When you're starting a project, you have to have passion for the vehicle. It's similar to meeting and dating someone new. If there's no chemistry, what's the point in pretending? Robert Wallace of Cleveland, North Carolina, found an old farm truck that was on the fast track to a salvage yard. But, there was just something about it that drew him in, chemistry. Sure, he paid little, but the truck he desired was a late-'60s Chevy C10.
Not long after Robert bartered for the rusty Stepside, he dismantled the body panels from the foundation. He replaced the front subframe with a '76 Chevy 1/2-ton with disc brakes, Belltech 2-inch drop springs, Belltech 3-inch drop spindles, and Speedway short shocks. Then, he narrowed the rear framerails, using 2x6-inch box tubing, to make way for the 21.5-inch-wide tires. Holding the rims and tires in place is a coilover and ladder bar rear suspension setup that holds the shortened Ford 9-inch rearend, stuffed with 4.56 Richmond gears. To finish off the chassis, Robert secured the steering system, steering column, and brake system from a '76 Chevy, as well.
Moving on to the motor, Robert realized he had no interest in renewing the straight-six powerplant, so he picked up a 350 small-block and started by punching it out 0.030 over. Then, he packed it full with all sorts of goodies, such as Crane solid lifters, rockers, and a two-grind bumpstick. But, the fun doesn't stop there, because he also added forged rods and pistons, with the whole package fired off by MSD. With a solid foundation, it was time to bolt on the Dyers polished-aluminum intake manifold, with a polished-to-perfection Dyers 6-71 blower being fed by a pair of 750-cfm double-pumper carbs. Robert backed the engine with an '85 700-R4, which he optimized with a TCI 3,000-stall converter and trans cooler, controlled by a Hurst shifter.

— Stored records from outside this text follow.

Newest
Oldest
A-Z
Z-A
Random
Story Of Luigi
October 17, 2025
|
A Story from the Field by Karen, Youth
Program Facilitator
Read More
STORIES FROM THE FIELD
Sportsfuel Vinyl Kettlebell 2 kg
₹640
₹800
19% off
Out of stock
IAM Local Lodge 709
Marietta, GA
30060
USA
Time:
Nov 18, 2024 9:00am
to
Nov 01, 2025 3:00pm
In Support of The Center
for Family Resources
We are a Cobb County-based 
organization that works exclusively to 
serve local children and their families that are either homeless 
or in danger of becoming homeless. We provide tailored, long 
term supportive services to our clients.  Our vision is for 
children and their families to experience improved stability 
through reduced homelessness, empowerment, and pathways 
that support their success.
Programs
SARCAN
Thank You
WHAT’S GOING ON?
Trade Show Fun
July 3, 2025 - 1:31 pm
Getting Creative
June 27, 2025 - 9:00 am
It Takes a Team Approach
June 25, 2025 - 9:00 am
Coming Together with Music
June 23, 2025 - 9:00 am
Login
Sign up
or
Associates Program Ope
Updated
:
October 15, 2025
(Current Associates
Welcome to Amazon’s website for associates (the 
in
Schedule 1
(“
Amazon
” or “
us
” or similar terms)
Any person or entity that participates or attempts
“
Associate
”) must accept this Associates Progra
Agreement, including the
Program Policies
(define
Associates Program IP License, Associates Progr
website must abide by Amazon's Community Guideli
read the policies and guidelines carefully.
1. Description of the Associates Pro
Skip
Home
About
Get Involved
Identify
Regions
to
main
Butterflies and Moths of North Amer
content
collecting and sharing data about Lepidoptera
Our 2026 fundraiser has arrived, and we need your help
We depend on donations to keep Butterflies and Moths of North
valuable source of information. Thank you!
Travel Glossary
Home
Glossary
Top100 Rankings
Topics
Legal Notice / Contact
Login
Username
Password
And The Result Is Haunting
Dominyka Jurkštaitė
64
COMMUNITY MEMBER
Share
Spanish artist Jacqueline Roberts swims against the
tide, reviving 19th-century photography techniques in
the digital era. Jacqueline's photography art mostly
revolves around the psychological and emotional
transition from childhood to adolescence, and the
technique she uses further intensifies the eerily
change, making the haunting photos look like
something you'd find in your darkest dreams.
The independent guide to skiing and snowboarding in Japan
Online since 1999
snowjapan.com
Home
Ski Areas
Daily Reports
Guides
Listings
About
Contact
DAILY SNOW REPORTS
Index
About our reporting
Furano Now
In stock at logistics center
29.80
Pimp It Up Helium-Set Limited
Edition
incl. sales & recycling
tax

As the title implies, this truck was a farm truck, so the C10's exterior needed massive help. Robert opted to haul the body panels and chassis to Dean Custom Paint and Body for some down and dirty bodywork. Hours passed by, as the crew meticulously massaged away the rusty sheetmetal, while welding and smoothing patch panels wherever necessary. They frenched the stereo antenna, molded in a roll pan, and cleaned up the tailgate. With his metal craft complete, Dean grabbed a can of Sea Green that he skillfully applied over a Chroma basecoat. Once the paint had cured, Robert installed the polished aluminum floor and stainless steel bed-strip kit. Then, they wired the pickup with a Painless wiring harness.
Now that Robert had a running pickup, he took the truck over to One Stop Custom Shop for an impressive interior. The crew replaced the vinyl dashpad with leather dyed tan. They trimmed the electric bucket seats in tan leather, as well as the door panels and headliner. In addition, tan wool carpet was used to cover the cab floor, and an '87 Camaro center console was used to house the multiple gauges and Hurst shifter.
Apart from enhancing comfort in the interior with the planned addition of an air-conditioning system, Robert's C10 took three years to build. If you happen to see Robert cruising around town, be sure to wave and enjoy the low, eye-grabbing appearance of his C10. But, don't ask him to race, unless you want to hear the truck scream or to get a better look at those taillights.